Wednesday Words: On Being DeservingPosted: March 12, 2014 | |
1. worthy of being treated in a particular way, typically of being given assistance.
“the deserving poor”
synonyms: worthy, meritorious, commendable, praiseworthy, admirable, estimable, creditable; respectable, decent, honorable, righteous
“the deserving workers”
meriting, warranting, justifying, suitable for, worthy of
“a lapse deserving punishment”
Last week, I bought a man a burrito. I actually bought him two burritos, because once I told him I was willing to buy him dinner, he asked for an extra burrito.
I was with the kids getting dinner, feeling hectic and a bit stressed because I was trying to get us out-of-town for another trip. The man, whom I’ll call Joe, came up and knocked on the window. It was raining and I couldn’t understand what he was saying. I must have looked irritated or unwelcoming, because when I motioned that I couldn’t understand, he walked off.
Once I got us out of the car, I saw him and realized that of course, he was asking for change or food. I don’t help every stranger who asks, but… There I was, about to travel to see family (a luxury), sitting in my minivan (luxury), with my three well-fed kids (arguably luxury), while he was hungry and wandering the parking lot asking for help.
Then I thought, how could I possibly walk away from this man while my kids watched? What kind of lesson is that? No, I can’t buy a meal for every person in need, but at that moment, it seemed like the only reasonable option. So I asked him if I could buy him a burrito, and we all went into the restaurant.
The whole interaction ended up making me feel very sad. For all of us.
First, was that Joe clearly felt the need to thank me to the point of grovelling. I suppose it would not have felt good if he did not at least do a minimum social nicety by saying thanks. Still, it occurred to me that all he was doing was trying to survive and acquire a very basic need: food. He seemed to think I’d refuse to help him without this outlandish show of gratitude.

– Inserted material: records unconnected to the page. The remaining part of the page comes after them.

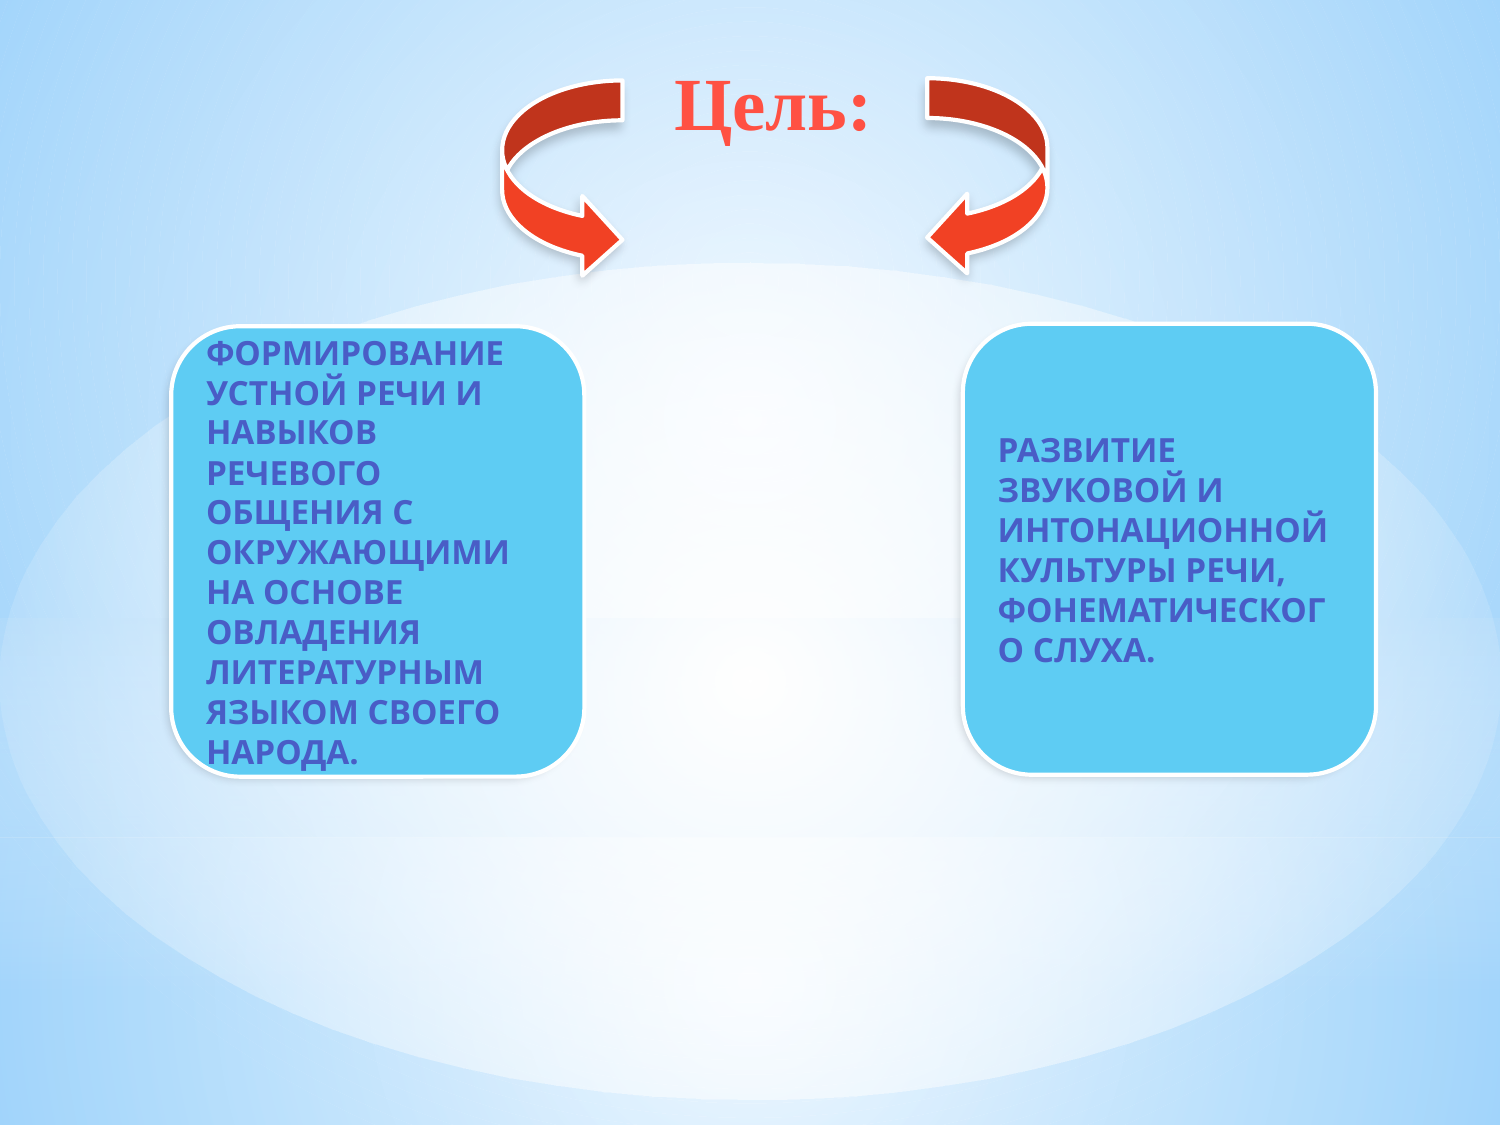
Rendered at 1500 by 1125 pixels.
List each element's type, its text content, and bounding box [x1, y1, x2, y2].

text_box [925, 76, 1050, 276]
text_box Развитие звуковой и интонационной культуры речи, фонематического слуха. [960, 321, 1379, 777]
text_box Формирование устной речи и навыков речевого общения с окружающими на основе овладения литературным языком своего народа. [169, 324, 587, 779]
text_box Цель: [659, 47, 888, 153]
text_box [500, 78, 625, 278]
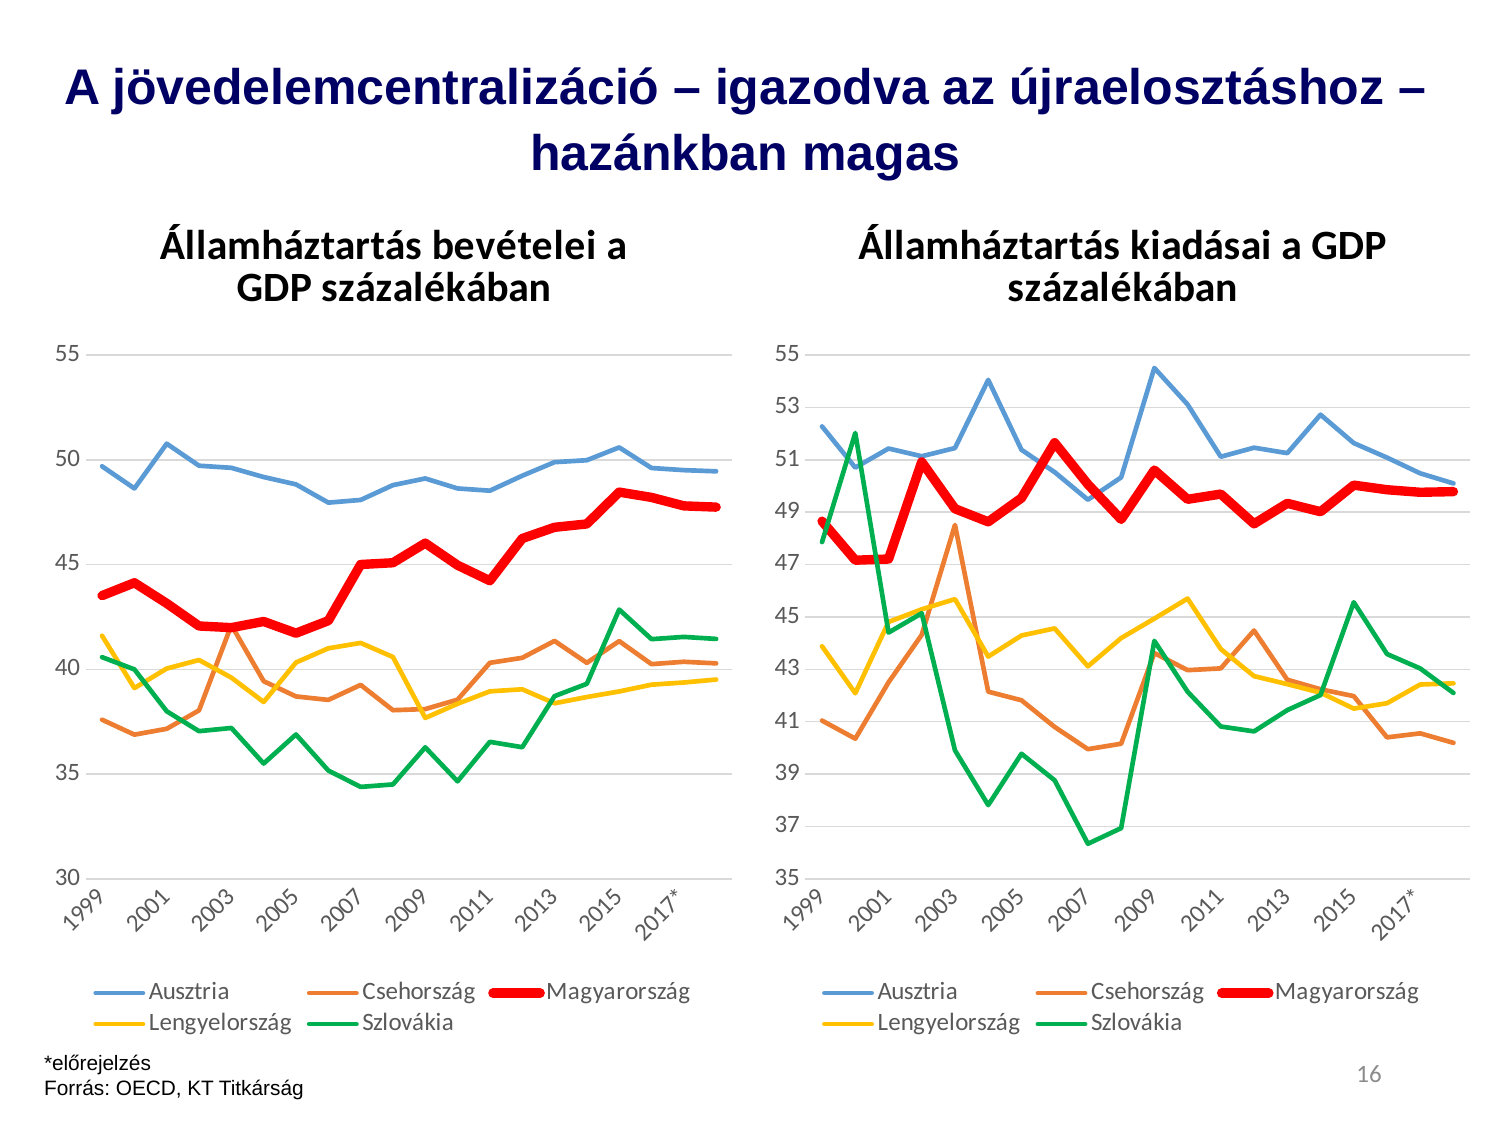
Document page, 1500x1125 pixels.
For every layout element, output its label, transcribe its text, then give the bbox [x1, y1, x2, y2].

chart [759, 191, 1485, 1043]
slide_number 16 [1059, 1043, 1397, 1103]
chart [40, 191, 747, 1043]
text_box *előrejelzés Forrás: OECD, KT Titkárság [29, 1042, 319, 1108]
text_box A jövedelemcentralizáció – igazodva az újraelosztáshoz – hazánkban magas [18, 41, 1473, 130]
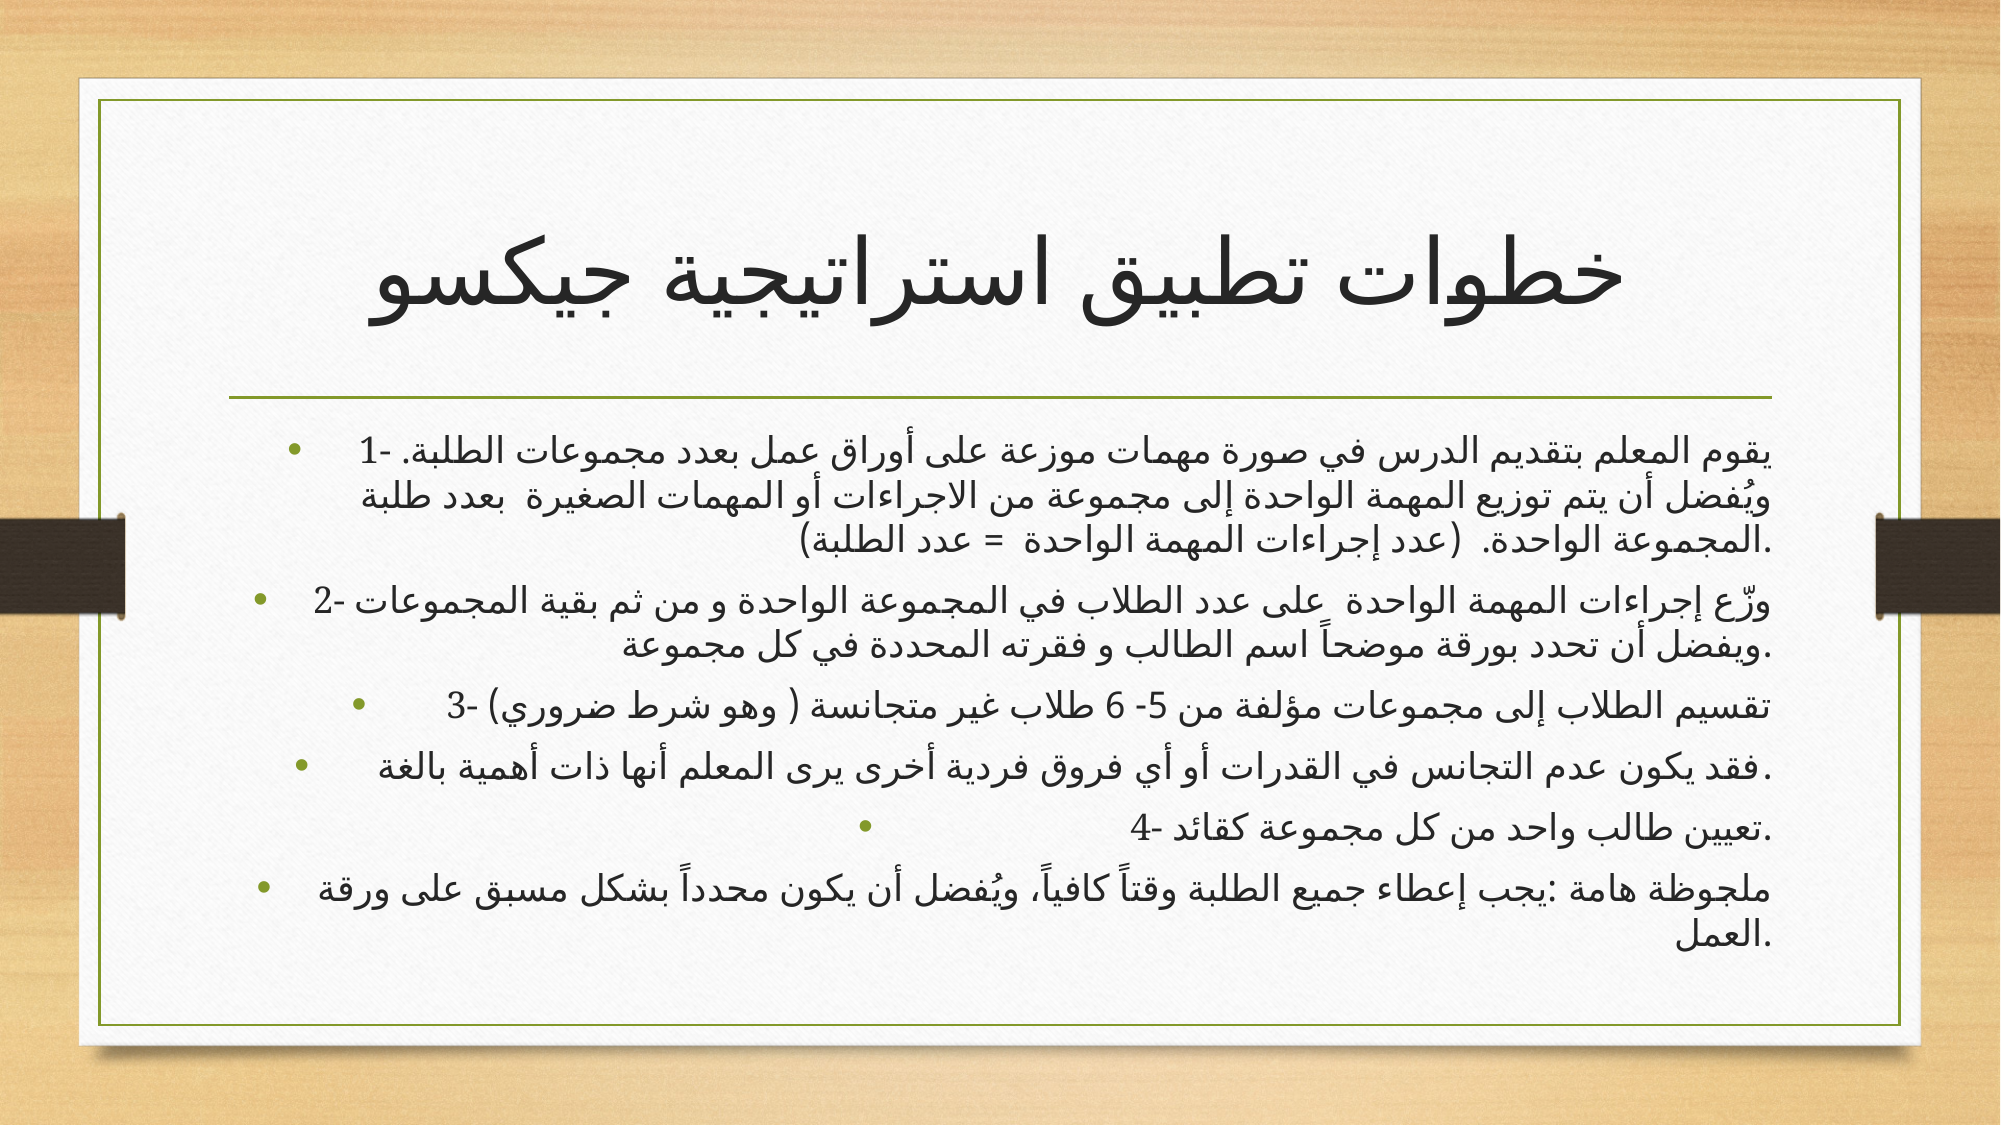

The man also repeatedly assured me that he was not lazy, that he couldn’t find work (he was an elderly, disabled veteran), and that he would pay my act of charity forward when he could. In other words, he was trying to tell me that he was deserving of help.
I had to wonder, however, where this logic led. Someone who is not willing or able to work at a traditional job or who does not exhibit a certain kind of behavior doesn’t deserve to starve on the streets, do they? He certainly was deserving of help. He was a living, breathing human being. Shouldn’t that have been enough?
The next thing that happened was that the burrito place employees decided that I was to be applauded for giving the man a meal. I hated that they did it so loudly in front of him, as if he weren’t even there. I could see it hurt his dignity, and yet he stayed quiet. Not only that, but one young woman was clearly appalled that Joe had the nerve to ask for two burritos. I was not offended, so why should she be? It seemed reasonable to me, that if Joe didn’t know when his next meal might come, he might ask for two burritos. After having chatted with him, I felt fairly confident that if I had said no, then he would have simply accepted the one burrito and moved on.
If he hadn’t? What if he had been very angry with me, or rude? Well, I’d have understood that as well, and known that his anger didn’t actually have much to do with me, but probably frustration and hopelessness that came from being in his situation. Yet, the burrito shop employee seemed to think that Joe was being uppity for simply asking for more. $8 instead of $4.
When I read some opinions about social welfare and entitlement programs, I wince at the blanket assumptions that anyone who needs assistance must be morally flawed in some way. People are described as lazy, ungrateful, ignorant, or worse. I talked to Joe for at least fifteen minutes while we waited for our food. He was a kind, soft-spoken man. He looked rough around the edges, sure, but that was from being poor. He was a disabled veteran who was slowly being pushed into poverty; he couldn’t find enough work to pull him completely out his situation, yet doing some work would mean he was ineligible for whatever help he did receive. He couldn’t keep up on disability alone and would soon be without a roof over his head. I know some people would doubt that he was telling the truth, yet I had no reason to disbelieve him; I know that his is a common story in this country.
I’m not saying that the answer to poverty is to buy everyone a burrito. Still, we all need help sometimes; some more than others. I really don’t think that one’s moral character or past behavior should be a prerequisite for having basic needs met. If our aim is to improve our collective lives, that means improving all of our lives, right? To me this goes beyond the question of deserving, and more about how we care for each other as fellow human beings. If deserving is worthiness, I think we are all worthy of having our basic needs met.
Joe could have been the most obnoxious, rude, vindictive person on the face of the earth, and I still don’t think he deserved to be hungry or homeless. He wasn’t any of those things, but I’m thinking that it shouldn’t have mattered anyways. He was just one guy, trying to make it to tomorrow.